One of the first simple little songs I sang to Calla after she was first born is the one that goes, "God is so good, God is so good, God is so good, He's so good to me," then I would replace "me" with "Calla." Well, God is good indeed. A few months back, when I was still pregnant, Darby and I decided that we would pray for God to make it possible for me to be home with her after she was born, rather than returning to work. God provided abundantly, more than we asked for, and it was through living off of my income and saving Darby's income. Despite God's provision, I continued to be stubborn and seek my own way, and decided that I would go back to work anyways, to keep our cushion of comfort bigger, and Darby would stay home with Calla. The day I would return was set this Monday, and I was excited about it. I would go back less than half-time, and Darby would watch her while he tried to study when I was working. That afternoon, Darby prayed for continued direction on this matter, even though for me the decision had been made. Well, after Darby sought the Lord again on the matter, that evening I suddenly felt my conscience stinging and felt guilty. I started thinking how weird it would be for me to be at work pumping my milk while Darby was at home trying to get her to take some through a bottle. And thinking of the opportunities I would miss taking her places and playing with her, while I was at work playing with other children. Well, all these thoughts started going through my mind, and I spoke with Darby about it that night. Tuesday morning, we sat down and thought about how God had provided more than what we had asked, and I felt convicted that I wasn't trusting Him and instead trying to make my own way. We made an instant decision that for us, it was more right for me to stay home with Calla and helping Darby through his last semester. I called my work Tuesday, and they called me back today - Wednesday - and I gave my notice. It's a sad day for me as well as a happy day. I have been a Child Development Specialist for 6 1/2 years, and truly loved my job! I worked with amazing families and children and coworkers, and learned so much that I can pass on to my daughter. I'm full of joy and excitement embarking on what is essentially a new career. Look at this picture, who wouldn't want to be with her all day?!?
Here are some recent pictures of Calla. Calla's auntie Robyn came to meet her and nicknamed her the "Calla-rrito," because she looks like a burrito when she's swaddled. Calla was a little fussy during her time here, but Robyn did get a few smiles! I loved seeing my sister and getting her all to myself. I was sad for her to leave us.

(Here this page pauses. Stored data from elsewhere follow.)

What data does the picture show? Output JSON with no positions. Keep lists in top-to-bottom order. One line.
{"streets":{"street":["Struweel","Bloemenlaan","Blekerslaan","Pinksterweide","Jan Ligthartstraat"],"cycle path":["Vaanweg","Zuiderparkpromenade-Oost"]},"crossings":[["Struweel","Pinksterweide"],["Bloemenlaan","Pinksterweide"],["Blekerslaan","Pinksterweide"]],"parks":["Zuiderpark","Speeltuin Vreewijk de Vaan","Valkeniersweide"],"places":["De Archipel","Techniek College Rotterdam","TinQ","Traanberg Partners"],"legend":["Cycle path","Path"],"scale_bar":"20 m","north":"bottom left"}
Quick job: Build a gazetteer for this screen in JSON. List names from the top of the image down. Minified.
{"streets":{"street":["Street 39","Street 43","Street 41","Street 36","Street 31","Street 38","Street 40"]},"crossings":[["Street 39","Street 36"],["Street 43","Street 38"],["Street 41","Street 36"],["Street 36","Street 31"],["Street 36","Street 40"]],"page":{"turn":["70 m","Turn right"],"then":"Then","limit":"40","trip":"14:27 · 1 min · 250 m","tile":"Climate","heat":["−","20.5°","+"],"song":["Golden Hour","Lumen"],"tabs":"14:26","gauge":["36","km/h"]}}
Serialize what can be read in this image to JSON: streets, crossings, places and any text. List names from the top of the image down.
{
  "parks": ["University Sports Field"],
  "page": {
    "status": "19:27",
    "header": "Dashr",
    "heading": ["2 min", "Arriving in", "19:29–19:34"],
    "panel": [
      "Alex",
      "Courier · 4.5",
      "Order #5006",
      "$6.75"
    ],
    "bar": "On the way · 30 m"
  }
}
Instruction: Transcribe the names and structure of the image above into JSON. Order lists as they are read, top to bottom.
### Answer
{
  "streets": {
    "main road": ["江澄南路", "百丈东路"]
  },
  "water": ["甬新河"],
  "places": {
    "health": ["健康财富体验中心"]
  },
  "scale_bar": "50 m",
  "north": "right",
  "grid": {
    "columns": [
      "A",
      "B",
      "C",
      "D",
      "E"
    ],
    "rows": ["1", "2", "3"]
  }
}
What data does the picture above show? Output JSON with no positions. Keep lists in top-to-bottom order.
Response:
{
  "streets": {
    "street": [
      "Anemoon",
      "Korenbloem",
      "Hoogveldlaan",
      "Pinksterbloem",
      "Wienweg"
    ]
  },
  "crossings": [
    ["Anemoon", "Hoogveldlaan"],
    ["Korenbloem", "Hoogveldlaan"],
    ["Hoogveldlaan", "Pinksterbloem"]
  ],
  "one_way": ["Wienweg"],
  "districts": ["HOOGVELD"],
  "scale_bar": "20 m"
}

Look at this chubby tummy! At Calla's check-up, she weighed 11 pounds! She's 50th percentile for weight, 75th for height and 75th for her head circumference.

I let Calla take her naps with her arms free, as long as she promises not to scratch her face.
At the botanical gardens, Calla got stung by a bee and her hand swelled... :0)

Of course, I straighten my hair on a rainy and humid day!
Today Darby made this lantern structure for Calla to look at from her bed and changing table. This picture does not do it justice, it's so cool! I call it her "planet." She loves looking at it already.